Repeat precisely the span of lines below that opens with the line containing "K/長期安定/20~30代活躍中" and closes with the line containing "K/賞与年2回/スピード選考", both included.

━━━ Task input ━━━

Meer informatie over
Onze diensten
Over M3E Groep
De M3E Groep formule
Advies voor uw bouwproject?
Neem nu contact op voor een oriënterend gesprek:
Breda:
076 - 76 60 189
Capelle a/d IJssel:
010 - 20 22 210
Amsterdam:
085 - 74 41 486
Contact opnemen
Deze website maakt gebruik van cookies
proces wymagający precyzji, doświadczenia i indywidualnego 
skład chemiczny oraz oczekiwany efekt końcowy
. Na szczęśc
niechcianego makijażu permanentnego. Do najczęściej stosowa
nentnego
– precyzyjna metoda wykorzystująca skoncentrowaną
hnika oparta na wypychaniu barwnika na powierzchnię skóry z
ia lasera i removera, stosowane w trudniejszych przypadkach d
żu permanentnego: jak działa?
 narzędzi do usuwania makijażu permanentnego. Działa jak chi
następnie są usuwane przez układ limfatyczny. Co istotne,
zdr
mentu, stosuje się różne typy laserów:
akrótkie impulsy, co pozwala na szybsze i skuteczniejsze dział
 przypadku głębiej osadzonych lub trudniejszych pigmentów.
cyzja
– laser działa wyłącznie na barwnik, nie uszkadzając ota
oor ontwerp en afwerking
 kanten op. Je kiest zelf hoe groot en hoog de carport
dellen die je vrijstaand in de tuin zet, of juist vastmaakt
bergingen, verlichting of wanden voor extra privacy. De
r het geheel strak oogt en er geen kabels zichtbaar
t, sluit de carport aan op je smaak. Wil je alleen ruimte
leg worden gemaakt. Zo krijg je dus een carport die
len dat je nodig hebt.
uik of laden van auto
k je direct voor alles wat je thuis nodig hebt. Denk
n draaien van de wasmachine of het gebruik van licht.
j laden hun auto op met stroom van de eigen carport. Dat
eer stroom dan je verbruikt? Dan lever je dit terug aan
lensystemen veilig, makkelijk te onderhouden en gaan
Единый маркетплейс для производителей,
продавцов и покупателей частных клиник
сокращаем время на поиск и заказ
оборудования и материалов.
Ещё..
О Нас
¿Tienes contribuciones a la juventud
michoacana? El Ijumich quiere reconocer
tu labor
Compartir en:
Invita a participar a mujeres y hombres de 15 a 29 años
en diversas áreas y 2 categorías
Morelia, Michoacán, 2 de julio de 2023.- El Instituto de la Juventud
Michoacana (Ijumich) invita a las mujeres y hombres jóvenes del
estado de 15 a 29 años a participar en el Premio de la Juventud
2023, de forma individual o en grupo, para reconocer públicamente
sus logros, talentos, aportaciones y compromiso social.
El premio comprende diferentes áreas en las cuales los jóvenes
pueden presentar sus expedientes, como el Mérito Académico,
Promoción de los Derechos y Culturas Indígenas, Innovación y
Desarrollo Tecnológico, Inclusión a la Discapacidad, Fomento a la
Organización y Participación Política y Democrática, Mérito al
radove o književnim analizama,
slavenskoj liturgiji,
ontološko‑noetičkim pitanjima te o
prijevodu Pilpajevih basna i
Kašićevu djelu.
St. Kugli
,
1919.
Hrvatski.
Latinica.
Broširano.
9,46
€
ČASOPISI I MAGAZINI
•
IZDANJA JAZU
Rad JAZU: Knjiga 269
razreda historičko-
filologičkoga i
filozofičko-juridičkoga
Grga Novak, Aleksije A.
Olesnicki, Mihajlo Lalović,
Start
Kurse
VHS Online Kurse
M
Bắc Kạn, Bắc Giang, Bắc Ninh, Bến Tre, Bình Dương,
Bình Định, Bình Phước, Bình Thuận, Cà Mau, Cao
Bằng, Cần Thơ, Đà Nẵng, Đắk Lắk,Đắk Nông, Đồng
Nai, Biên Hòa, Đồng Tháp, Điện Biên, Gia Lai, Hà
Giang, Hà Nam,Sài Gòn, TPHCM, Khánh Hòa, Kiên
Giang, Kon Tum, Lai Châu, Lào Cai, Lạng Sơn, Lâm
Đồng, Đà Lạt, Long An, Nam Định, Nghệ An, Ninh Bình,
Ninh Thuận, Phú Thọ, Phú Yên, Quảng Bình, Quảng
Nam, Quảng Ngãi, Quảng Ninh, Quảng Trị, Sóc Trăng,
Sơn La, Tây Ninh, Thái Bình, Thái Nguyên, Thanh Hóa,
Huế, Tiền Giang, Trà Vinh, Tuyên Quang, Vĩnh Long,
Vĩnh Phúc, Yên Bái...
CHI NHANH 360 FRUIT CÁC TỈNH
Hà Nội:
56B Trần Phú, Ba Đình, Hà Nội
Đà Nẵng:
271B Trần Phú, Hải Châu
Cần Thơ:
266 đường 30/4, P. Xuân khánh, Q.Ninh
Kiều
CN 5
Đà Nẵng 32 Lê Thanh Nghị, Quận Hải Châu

━━━
━━━ Task input ━━━

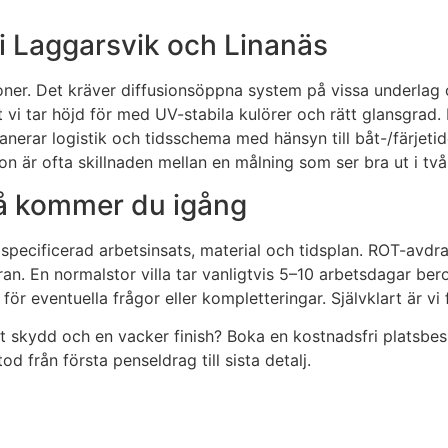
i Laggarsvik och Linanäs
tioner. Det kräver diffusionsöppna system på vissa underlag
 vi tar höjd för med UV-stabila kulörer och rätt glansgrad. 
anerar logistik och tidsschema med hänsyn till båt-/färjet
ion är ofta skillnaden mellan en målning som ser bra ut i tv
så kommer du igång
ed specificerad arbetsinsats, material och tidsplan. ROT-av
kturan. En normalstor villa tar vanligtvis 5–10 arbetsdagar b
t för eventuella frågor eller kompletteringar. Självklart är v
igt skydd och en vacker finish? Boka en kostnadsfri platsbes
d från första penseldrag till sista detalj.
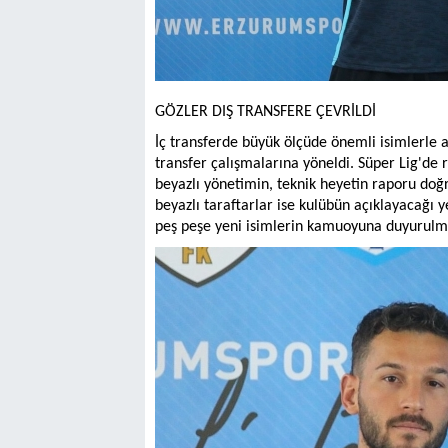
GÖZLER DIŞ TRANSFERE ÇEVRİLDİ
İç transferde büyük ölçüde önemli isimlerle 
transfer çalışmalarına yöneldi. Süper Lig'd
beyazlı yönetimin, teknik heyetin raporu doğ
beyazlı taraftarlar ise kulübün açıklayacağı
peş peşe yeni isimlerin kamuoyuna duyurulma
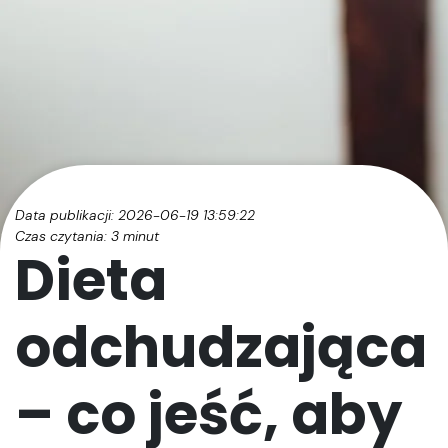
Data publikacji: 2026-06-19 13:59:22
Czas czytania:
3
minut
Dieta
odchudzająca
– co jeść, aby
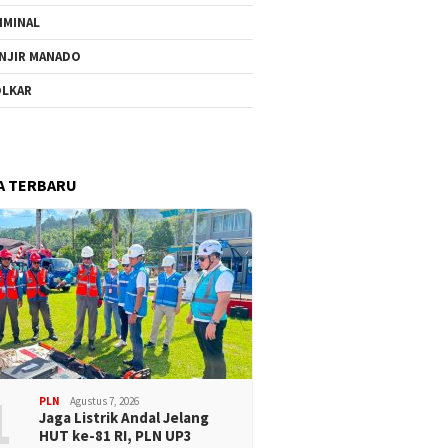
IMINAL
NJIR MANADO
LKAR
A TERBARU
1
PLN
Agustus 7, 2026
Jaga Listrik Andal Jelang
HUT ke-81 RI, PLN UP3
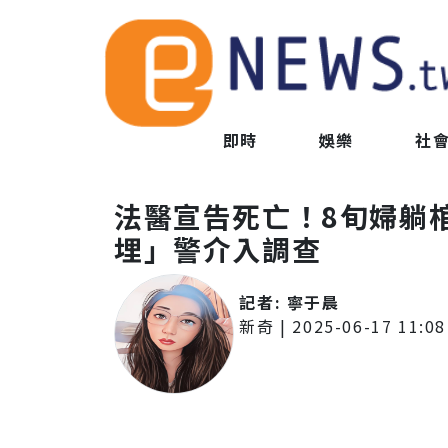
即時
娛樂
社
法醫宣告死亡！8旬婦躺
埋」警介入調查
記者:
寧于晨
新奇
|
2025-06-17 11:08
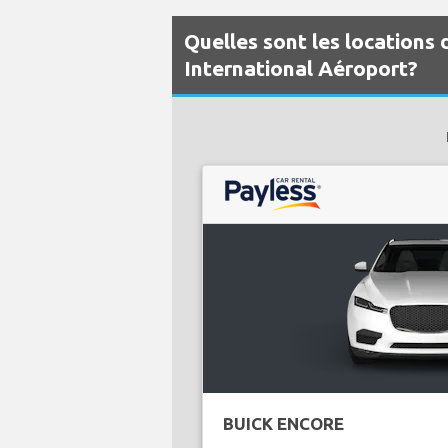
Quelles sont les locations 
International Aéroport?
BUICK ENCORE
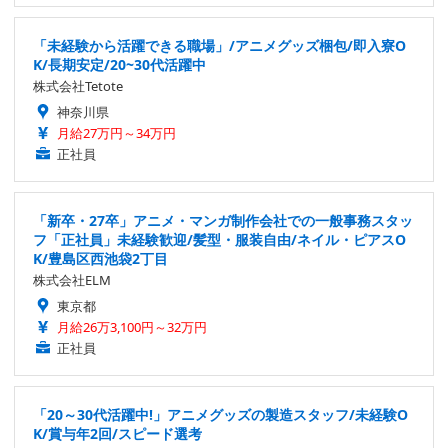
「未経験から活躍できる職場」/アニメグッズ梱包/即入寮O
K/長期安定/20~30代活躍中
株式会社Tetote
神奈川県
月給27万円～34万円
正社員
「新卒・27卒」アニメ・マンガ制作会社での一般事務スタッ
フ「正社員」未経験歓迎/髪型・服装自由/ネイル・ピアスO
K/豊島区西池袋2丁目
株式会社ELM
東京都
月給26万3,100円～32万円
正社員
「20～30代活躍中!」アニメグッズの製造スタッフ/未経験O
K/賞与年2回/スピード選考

━━━

# [Response below]
K/長期安定/20~30代活躍中
株式会社Tetote
神奈川県
月給27万円～34万円
正社員
「新卒・27卒」アニメ・マンガ制作会社での一般事務スタッ
フ「正社員」未経験歓迎/髪型・服装自由/ネイル・ピアスO
K/豊島区西池袋2丁目
株式会社ELM
東京都
月給26万3,100円～32万円
正社員
「20～30代活躍中!」アニメグッズの製造スタッフ/未経験O
K/賞与年2回/スピード選考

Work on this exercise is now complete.